Kershaw moved to the United States in 1994, and that shift matters to his work. He has often written about the war in Europe from an American point of view, with the eye of someone who knows the landscape but is still curious about the people who crossed it. He also spent time writing screenplays, and he has said that experience helped him think in scenes, pace, and strong openings.
His first books were biographies, not battlefield epics. Jack London looks at the restless, rough-edged life behind the famous novels, while Blood and Champagne follows war photographer Robert Capa from Budapest to the front lines of the twentieth century. Those books already show what Kershaw does well: he likes large lives, hard choices, and people who keep moving even when the world around them is falling apart.
Then he found Bedford, Virginia.
While working on Blood and Champagne, he came across the story of the small town that lost so many sons on D-Day. That discovery led to The Bedford Boys, and from there he built a body of World War II books that stays close to the ground. Readers often start with The Longest Winter, about Lyle Bouck Jr. and his platoon in the Ardennes, or The Liberator, which follows Felix Sparks from Sicily to Dachau. Others come in through The Few, about American pilots who joined the RAF, Avenue of Spies, set in occupied Paris, or The First Wave, his portrait of the men who carried out D-Day's earliest and most dangerous missions.
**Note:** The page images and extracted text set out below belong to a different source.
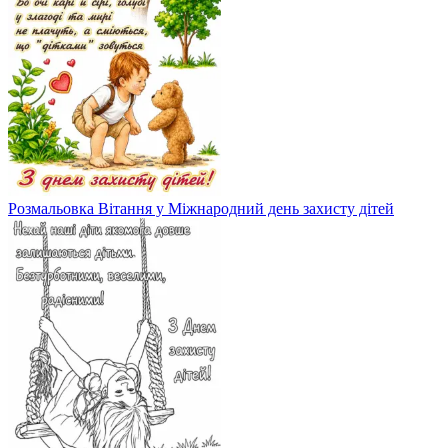
Розмальовка Вітання у Міжнародний день захисту дітей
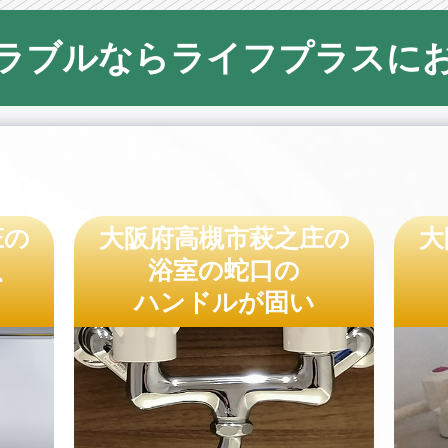
ラブルならライフプラスに
庄の
大阪府高槻市萩之庄の
大
、
浴室の蛇口の
ハンドルが固い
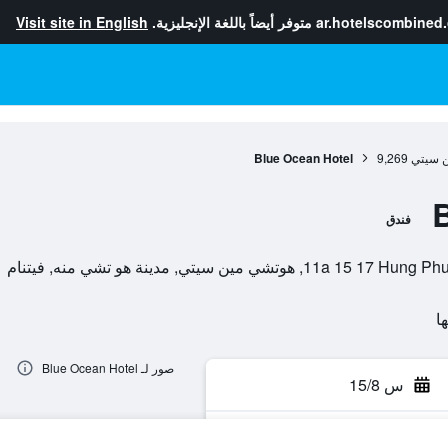
ar.hotelscombined
متوفر أيضاً باللغة الإنجليزية.
Visit site in English
 سيتي
9,269
Blue Ocean Hotel
فندق
مين سيتي, مدينة هو تشي منه, فيتنام
صور لـ Blue Ocean Hotel
س 15/8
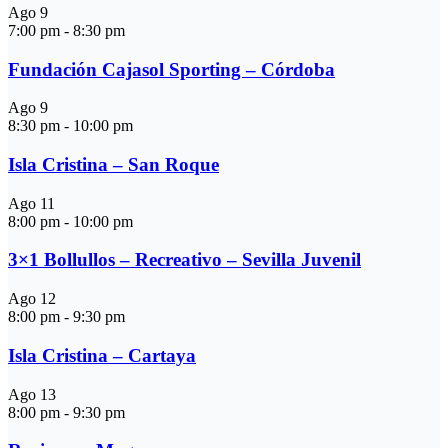
Ago
9
7:00 pm
-
8:30 pm
Fundación Cajasol Sporting – Córdoba
Ago
9
8:30 pm
-
10:00 pm
Isla Cristina – San Roque
Ago
11
8:00 pm
-
10:00 pm
3×1 Bollullos – Recreativo – Sevilla Juvenil
Ago
12
8:00 pm
-
9:30 pm
Isla Cristina – Cartaya
Ago
13
8:00 pm
-
9:30 pm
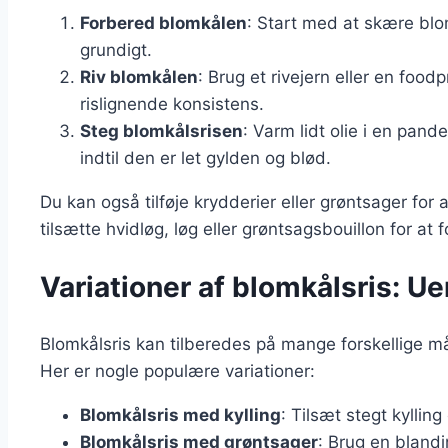
Forbered blomkålen
: Start med at skære blo
grundigt.
Riv blomkålen
: Brug et rivejern eller en foodp
rislignende konsistens.
Steg blomkålsrisen
: Varm lidt olie i en pand
indtil den er let gylden og blød.
Du kan også tilføje krydderier eller grøntsager for
tilsætte hvidløg, løg eller grøntsagsbouillon for a
Variationer af blomkålsris: U
Blomkålsris kan tilberedes på mange forskellige måd
Her er nogle populære variationer:
Blomkålsris med kylling
: Tilsæt stegt kylling
Blomkålsris med grøntsager
: Brug en bland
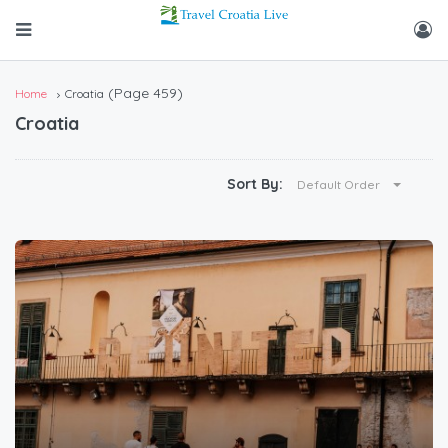
(Page 459)
Home
Croatia
Croatia
Sort By:
Default Order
He likes small groups under pressure.
There is a moral thread running through these books. In The Envoy, he follows Raoul Wallenberg in Budapest; in Avenue of Spies, he writes about an American family resisting the Nazis in Paris; in Against All Odds, he stays with decorated soldiers long enough to show that medals do not end the story. Courage matters in Kershaw's work, but so do cost, memory, and aftermath.
Again and again, Kershaw returns to teams, platoons, crews, families, and improvised alliances. He is less interested in high command than in what war feels like to the people inside it, the cold, confusion, fear, stubbornness, and loyalty. In interviews, he has said that he cares most about how history changes ordinary lives, and that comes through in books like Escape from the Deep, about the doomed submarine Tang, and Patton's Prayer, which uses a famous wartime prayer to open up a larger story about weather, faith, command, and the Battle of the Bulge.
Today Kershaw lives in Washington, D.C. He gives talks, leads battlefield tours, serves as resident historian for Friends of the National WWII Memorial, and chairs the Colby Award selection committee. The Liberator was adapted for Netflix, and Blood and Champagne has also moved toward the screen. Through all of it, his lane has stayed pretty consistent: true stories about courage, survival, and the people who had to keep going when the odds were bad.